Many earmarks are easy targets of criticism, e.g., the notorious “Bridge to Nowhere” or a $3 million appropriation for a study of bear DNA, as is the entire practice of earmarking, irrespective of the quality (or lack thereof) of the projects that are funding. In reality, though, earmarks are no more than a minor sideshow operating on the fringes of the enormous carnival of the appropriations process. There is considerable irony, then, in watching many of the same members of Congress who posture most vehemently against the rampant waste of earmarks scramble to assert their support for big-bucks defense projects that the Department of Defense itself opposes – projects that in many cases would pour federal dollars into (quelle surprise!) the states they themselves represent.
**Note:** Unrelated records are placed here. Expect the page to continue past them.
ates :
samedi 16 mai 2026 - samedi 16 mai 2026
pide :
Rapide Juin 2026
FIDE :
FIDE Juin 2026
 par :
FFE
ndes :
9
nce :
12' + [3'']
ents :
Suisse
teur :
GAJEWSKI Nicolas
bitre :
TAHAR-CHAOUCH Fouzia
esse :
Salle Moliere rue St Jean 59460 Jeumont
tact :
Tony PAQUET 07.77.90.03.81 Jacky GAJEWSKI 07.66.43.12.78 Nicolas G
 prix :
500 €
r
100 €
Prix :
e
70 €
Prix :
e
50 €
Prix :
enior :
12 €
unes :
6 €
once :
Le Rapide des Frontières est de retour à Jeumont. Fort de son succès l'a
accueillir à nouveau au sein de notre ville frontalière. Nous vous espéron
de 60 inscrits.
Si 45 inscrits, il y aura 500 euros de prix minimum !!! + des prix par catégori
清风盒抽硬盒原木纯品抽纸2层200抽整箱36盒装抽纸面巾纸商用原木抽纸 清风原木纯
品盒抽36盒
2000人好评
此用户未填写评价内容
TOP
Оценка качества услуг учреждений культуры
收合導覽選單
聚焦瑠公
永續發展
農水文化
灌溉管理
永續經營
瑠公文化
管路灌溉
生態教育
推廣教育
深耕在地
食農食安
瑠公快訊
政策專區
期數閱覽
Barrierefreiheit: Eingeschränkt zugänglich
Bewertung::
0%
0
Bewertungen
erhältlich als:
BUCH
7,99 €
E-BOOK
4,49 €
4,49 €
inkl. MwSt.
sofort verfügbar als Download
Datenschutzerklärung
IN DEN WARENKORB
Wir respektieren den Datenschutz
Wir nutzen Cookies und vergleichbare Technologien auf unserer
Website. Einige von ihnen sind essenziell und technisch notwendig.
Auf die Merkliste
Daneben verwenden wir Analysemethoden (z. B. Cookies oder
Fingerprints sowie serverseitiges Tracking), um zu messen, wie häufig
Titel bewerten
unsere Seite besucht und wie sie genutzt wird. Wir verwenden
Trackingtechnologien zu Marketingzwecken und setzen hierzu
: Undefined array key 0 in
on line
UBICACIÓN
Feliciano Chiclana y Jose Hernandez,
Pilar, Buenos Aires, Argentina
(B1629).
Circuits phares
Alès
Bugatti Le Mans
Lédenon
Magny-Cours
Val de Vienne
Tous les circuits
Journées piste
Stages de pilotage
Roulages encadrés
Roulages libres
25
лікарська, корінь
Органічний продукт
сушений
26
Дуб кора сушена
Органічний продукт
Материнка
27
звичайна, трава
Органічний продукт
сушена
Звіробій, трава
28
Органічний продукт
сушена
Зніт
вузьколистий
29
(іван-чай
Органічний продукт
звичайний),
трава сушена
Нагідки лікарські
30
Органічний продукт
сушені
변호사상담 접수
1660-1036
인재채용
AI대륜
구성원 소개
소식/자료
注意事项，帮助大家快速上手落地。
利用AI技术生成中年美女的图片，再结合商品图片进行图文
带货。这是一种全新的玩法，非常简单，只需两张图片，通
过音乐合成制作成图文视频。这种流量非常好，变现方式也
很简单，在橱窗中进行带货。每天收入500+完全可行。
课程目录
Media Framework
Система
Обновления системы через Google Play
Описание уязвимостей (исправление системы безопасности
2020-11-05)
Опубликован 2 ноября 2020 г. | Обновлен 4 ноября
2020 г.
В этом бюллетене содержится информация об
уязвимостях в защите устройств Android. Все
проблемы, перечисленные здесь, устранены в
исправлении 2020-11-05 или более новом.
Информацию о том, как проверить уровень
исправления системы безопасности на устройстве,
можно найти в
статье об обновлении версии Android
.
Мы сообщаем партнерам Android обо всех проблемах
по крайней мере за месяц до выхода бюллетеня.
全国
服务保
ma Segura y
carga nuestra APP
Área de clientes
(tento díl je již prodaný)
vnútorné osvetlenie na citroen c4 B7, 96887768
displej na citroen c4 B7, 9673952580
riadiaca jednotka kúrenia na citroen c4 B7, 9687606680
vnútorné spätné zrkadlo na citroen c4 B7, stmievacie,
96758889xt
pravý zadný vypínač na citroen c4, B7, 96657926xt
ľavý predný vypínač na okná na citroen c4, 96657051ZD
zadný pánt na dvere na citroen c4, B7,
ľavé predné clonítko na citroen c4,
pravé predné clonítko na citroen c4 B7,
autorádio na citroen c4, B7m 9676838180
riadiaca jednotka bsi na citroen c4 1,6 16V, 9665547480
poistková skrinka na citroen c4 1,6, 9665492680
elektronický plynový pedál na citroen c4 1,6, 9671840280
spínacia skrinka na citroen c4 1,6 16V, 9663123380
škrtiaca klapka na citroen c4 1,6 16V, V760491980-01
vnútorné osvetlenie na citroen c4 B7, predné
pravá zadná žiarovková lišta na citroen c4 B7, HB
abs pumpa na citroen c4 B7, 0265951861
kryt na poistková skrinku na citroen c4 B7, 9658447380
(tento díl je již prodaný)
Sounds kinda like pork barrel, doesn’t it?

Comments

Yep….an article I didn’t like to see in the Forum because it’s preaching to the choir. I hope Mike and Chuck (I don’t know Emily) try to get this out to the popular press, because they are the audience that needs to learn this.

Isn’t it well established that defense projects (F-22) is part of the pork barrel? At least that’s somewhat akin to the distributive nature of defense spending (Rundquist and Carsey 2002). Even Jon Stewart the other night referenced pigs (“soo-ee”) when discussing the opposition to killing the F-22.

In my retirement I have audited several gastronomy courses at a nearby university. I learned that the pig is a most efficient food product in that it is virtually entirely edible except for the squeal. That’s what we hear from the politicians when their pork is denied them.

I would much prefer to have my own elected representative transparently designate (“earmark”) funds for a few local projects in our district than leave it to faceless & unelected bureaucrats who don’t even know where I live.

If he does it poorly, he won’t get voted back in, or he might even get indicted. Either way, it’s a useful & self-policing mechanism of our democracy, so chill out, all!

I live where the Bridge to Nowhere isn’t and although it became known for being an earmark, that was not really the point when we at the grassroots started our campaign against. The issue on the ground here is that it made no sense for the location it was proposed for and would have ruined the economy of the town. Through all the brew-ha-ha it finally came out why it was being funded. I could go on and on and give you chapter and verse of the ordeal, but dollar amount or being an earmark slipped in during conference or even committee had nothing to do with it.